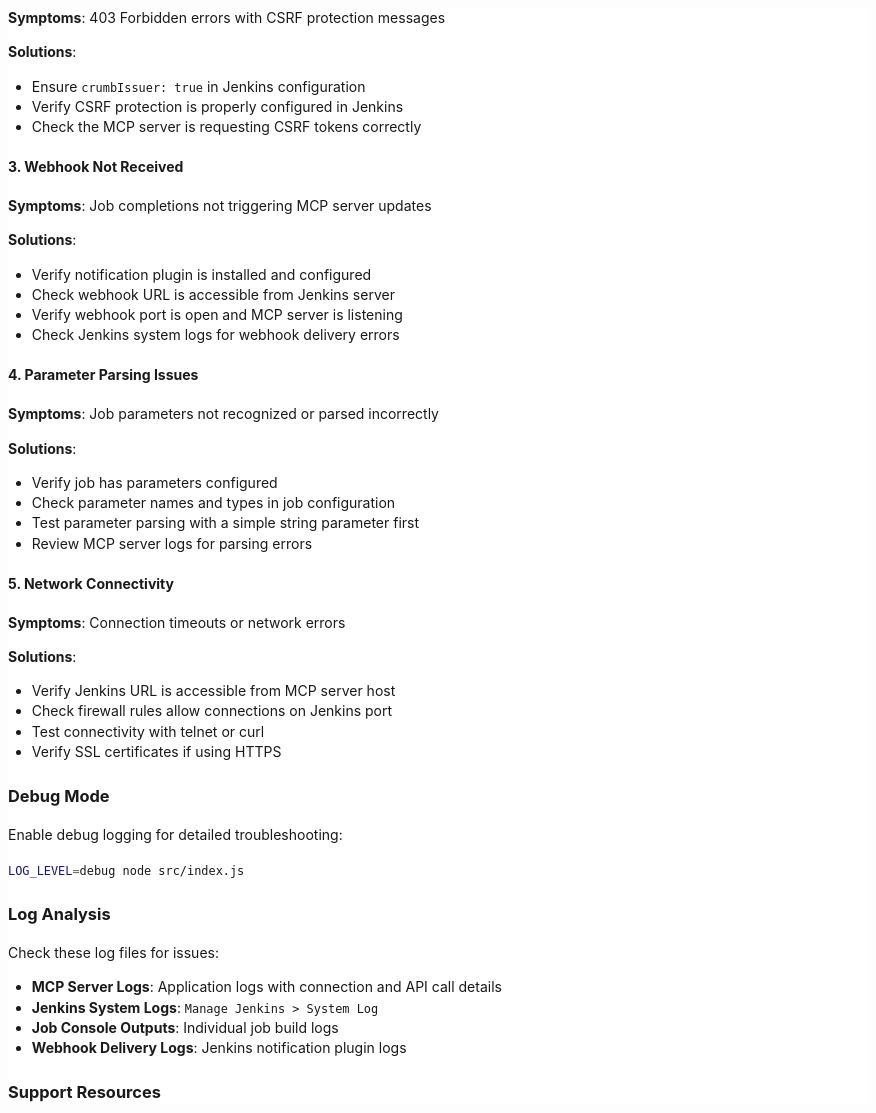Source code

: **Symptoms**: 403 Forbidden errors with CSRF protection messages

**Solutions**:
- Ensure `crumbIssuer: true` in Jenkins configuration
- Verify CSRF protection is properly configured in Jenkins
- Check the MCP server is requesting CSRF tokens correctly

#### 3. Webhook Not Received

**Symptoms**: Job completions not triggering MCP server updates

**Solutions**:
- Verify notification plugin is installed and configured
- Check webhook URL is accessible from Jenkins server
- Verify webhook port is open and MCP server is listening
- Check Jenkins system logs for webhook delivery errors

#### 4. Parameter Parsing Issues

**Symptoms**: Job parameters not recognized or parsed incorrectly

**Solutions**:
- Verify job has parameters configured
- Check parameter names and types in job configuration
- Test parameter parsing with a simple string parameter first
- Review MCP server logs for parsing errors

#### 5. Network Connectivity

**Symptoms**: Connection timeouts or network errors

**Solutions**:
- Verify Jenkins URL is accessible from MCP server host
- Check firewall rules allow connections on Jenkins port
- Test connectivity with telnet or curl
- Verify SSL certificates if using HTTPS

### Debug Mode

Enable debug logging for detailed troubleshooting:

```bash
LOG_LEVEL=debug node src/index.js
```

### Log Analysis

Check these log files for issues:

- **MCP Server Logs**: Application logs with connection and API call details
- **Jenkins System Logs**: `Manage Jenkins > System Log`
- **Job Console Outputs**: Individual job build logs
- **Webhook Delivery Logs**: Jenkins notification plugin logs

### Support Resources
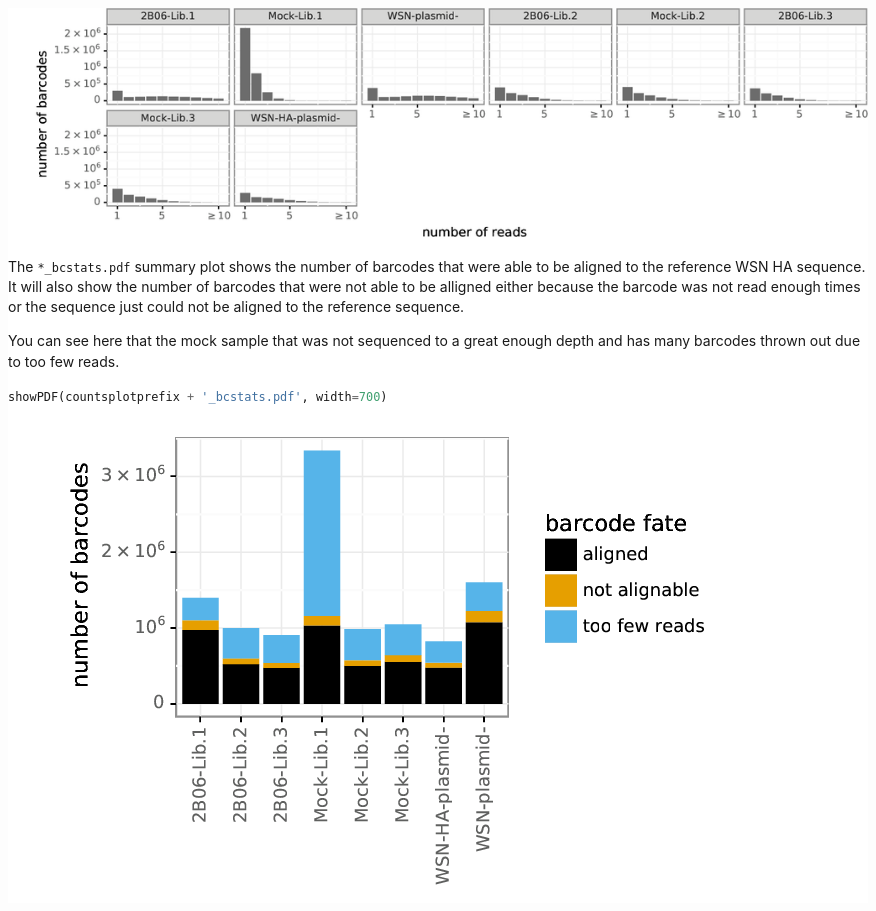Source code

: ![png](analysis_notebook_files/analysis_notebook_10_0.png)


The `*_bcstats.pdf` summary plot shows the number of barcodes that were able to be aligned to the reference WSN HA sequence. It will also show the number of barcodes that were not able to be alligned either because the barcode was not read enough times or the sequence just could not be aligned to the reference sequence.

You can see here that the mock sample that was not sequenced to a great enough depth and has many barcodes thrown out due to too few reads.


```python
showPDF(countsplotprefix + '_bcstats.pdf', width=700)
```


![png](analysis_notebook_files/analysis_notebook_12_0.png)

### Instructions for the task
Which lines above contain the word "Jenkins"? Show each of them.

### Exercise result
- Ensure `crumbIssuer: true` in Jenkins configuration
- Verify CSRF protection is properly configured in Jenkins
- Check webhook URL is accessible from Jenkins server
- Check Jenkins system logs for webhook delivery errors
- Verify Jenkins URL is accessible from MCP server host
- Check firewall rules allow connections on Jenkins port
- **Jenkins System Logs**: `Manage Jenkins > System Log`
- **Webhook Delivery Logs**: Jenkins notification plugin logs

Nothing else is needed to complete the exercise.